[Start of Attachment]

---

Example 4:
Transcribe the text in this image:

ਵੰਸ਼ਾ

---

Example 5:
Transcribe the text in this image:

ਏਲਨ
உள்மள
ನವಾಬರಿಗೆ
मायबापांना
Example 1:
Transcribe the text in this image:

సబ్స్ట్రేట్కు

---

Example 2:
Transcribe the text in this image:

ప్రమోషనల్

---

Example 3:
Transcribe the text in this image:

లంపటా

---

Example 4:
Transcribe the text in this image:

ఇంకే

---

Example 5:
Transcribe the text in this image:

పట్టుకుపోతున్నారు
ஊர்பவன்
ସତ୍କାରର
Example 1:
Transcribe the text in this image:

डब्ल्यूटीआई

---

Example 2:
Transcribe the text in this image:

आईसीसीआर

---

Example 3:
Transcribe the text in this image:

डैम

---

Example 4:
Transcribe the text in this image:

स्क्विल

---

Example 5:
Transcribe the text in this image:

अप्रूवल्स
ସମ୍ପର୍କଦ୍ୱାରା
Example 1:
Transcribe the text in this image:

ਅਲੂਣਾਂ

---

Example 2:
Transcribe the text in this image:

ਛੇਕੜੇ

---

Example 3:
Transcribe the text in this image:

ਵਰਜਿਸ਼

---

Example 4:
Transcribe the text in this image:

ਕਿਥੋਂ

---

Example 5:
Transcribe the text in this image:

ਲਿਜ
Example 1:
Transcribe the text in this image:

[End of Attachment]

Exercise aim ->
Output the entire listing again, word for word.

Problem solution ->
---

Example 4:
Transcribe the text in this image:

ਵੰਸ਼ਾ

---

Example 5:
Transcribe the text in this image:

ਏਲਨ
உள்மள
ನವಾಬರಿಗೆ
मायबापांना
Example 1:
Transcribe the text in this image:

సబ్స్ట్రేట్కు

---

Example 2:
Transcribe the text in this image:

ప్రమోషనల్

---

Example 3:
Transcribe the text in this image:

లంపటా

---

Example 4:
Transcribe the text in this image:

ఇంకే

---

Example 5:
Transcribe the text in this image:

పట్టుకుపోతున్నారు
ஊர்பவன்
ସତ୍କାରର
Example 1:
Transcribe the text in this image:

डब्ल्यूटीआई

---

Example 2:
Transcribe the text in this image:

आईसीसीआर

---

Example 3:
Transcribe the text in this image:

डैम

---

Example 4:
Transcribe the text in this image:

स्क्विल

---

Example 5:
Transcribe the text in this image:

अप्रूवल्स
ସମ୍ପର୍କଦ୍ୱାରା
Example 1:
Transcribe the text in this image:

ਅਲੂਣਾਂ

---

Example 2:
Transcribe the text in this image:

ਛੇਕੜੇ

---

Example 3:
Transcribe the text in this image:

ਵਰਜਿਸ਼

---

Example 4:
Transcribe the text in this image:

ਕਿਥੋਂ

---

Example 5:
Transcribe the text in this image:

ਲਿਜ
Example 1:
Transcribe the text in this image:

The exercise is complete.